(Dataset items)
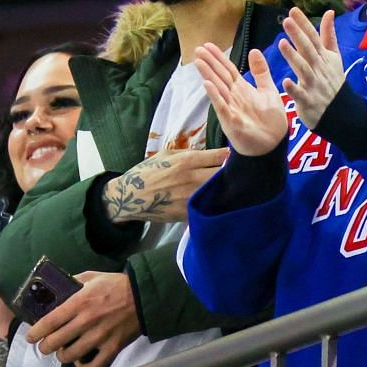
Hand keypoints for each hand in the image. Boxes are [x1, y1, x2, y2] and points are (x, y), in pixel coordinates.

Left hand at [28, 270, 140, 366]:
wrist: (143, 296)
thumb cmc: (115, 285)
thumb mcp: (91, 276)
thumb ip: (72, 282)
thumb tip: (56, 289)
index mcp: (79, 302)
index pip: (49, 322)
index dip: (36, 332)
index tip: (31, 337)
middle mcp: (86, 322)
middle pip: (55, 342)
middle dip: (45, 346)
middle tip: (45, 345)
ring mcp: (99, 337)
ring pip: (70, 356)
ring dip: (62, 356)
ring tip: (62, 352)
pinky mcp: (112, 348)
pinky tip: (80, 363)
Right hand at [102, 145, 229, 223]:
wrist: (130, 197)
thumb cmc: (147, 172)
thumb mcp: (166, 155)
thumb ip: (188, 153)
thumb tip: (210, 154)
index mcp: (186, 161)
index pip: (220, 156)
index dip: (231, 156)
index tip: (235, 157)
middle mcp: (192, 179)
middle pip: (224, 175)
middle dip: (232, 173)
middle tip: (236, 173)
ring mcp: (191, 198)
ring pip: (219, 192)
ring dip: (226, 189)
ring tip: (232, 187)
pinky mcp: (188, 213)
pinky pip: (208, 208)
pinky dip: (215, 205)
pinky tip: (218, 202)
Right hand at [196, 44, 287, 155]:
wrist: (274, 144)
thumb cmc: (270, 120)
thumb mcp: (268, 90)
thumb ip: (260, 72)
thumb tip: (254, 50)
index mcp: (241, 89)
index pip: (227, 69)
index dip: (218, 57)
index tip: (207, 45)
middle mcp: (233, 97)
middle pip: (220, 76)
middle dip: (209, 63)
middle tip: (197, 49)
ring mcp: (231, 109)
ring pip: (218, 89)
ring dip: (208, 75)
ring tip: (199, 62)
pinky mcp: (232, 122)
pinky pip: (222, 107)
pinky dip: (215, 96)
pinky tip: (207, 85)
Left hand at [276, 8, 346, 131]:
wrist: (340, 112)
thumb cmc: (333, 80)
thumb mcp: (334, 57)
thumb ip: (328, 35)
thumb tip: (329, 12)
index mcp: (323, 57)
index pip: (313, 37)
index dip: (304, 24)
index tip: (293, 10)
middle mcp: (318, 68)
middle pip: (308, 49)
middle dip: (298, 35)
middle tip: (286, 21)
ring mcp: (313, 84)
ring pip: (303, 69)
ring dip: (293, 57)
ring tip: (282, 44)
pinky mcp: (308, 101)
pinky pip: (300, 95)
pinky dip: (294, 89)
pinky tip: (285, 81)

▶ **Problem to solve**: Keeping the pictures out, print the entries above exactly as written.

▶ **Solution**:
Hand keypoints for each hand in the image. Boxes are [x1, y1, x2, y2] and points are (x, y), in pixel coordinates.

Left hand at [28, 270, 140, 366]:
wrist: (143, 296)
thumb cmc: (115, 285)
thumb mcp: (91, 276)
thumb ip: (72, 282)
thumb tip: (56, 289)
index mcp: (79, 302)
index pip: (49, 322)
index dip: (36, 332)
index tip: (31, 337)
middle mcp: (86, 322)
middle pip: (55, 342)
middle dip: (45, 346)
middle tip: (45, 345)
ring mcp: (99, 337)
ring pip: (70, 356)
ring dip: (62, 356)
ring tip: (62, 352)
pinky mcp: (112, 348)
pinky tip: (80, 363)
Right hand at [102, 145, 229, 223]:
wrist: (130, 197)
thumb cmc: (147, 172)
thumb mcp: (166, 155)
thumb ip: (188, 153)
thumb tip: (210, 154)
index mcp: (186, 161)
index pip: (220, 156)
index dip: (231, 156)
index tip: (235, 157)
middle mcp: (192, 179)
middle pip: (224, 175)
middle dip: (232, 173)
middle tip: (236, 173)
ring mcp: (191, 198)
ring pip: (219, 192)
ring dip: (226, 189)
ring tip: (232, 187)
pinky mcp: (188, 213)
pinky pip: (208, 208)
pinky dip: (215, 205)
pinky tip: (218, 202)
Right hand at [196, 44, 287, 155]:
wrist: (274, 144)
thumb cmc: (270, 120)
thumb mcp: (268, 90)
thumb ip: (260, 72)
thumb tip: (254, 50)
index mcp: (241, 89)
index pip: (227, 69)
index dip: (218, 57)
index tip: (207, 45)
middle mcp: (233, 97)
middle pip: (220, 76)
middle dip: (209, 63)
middle tip: (197, 49)
ring mcp: (231, 109)
ring pip: (218, 89)
ring dip: (208, 75)
ring tip: (199, 62)
pinky mcp: (232, 122)
pinky pip: (222, 107)
pinky dip: (215, 96)
pinky tip: (207, 85)
Left hand at [276, 8, 346, 131]:
wrist: (340, 112)
thumb cmc: (333, 80)
thumb mcp: (334, 57)
thumb ip: (328, 35)
thumb tip: (329, 12)
index mcp: (323, 57)
index pip: (313, 37)
index dip: (304, 24)
index tip: (293, 10)
middle mcp: (318, 68)
middle pip: (308, 49)
middle dip: (298, 35)
middle tip: (286, 21)
ring mcp: (313, 84)
ring pip: (303, 69)
ring dip: (293, 57)
ring tip: (282, 44)
pinky mcp: (308, 101)
pinky pip: (300, 95)
pinky dip: (294, 89)
pinky tip: (285, 81)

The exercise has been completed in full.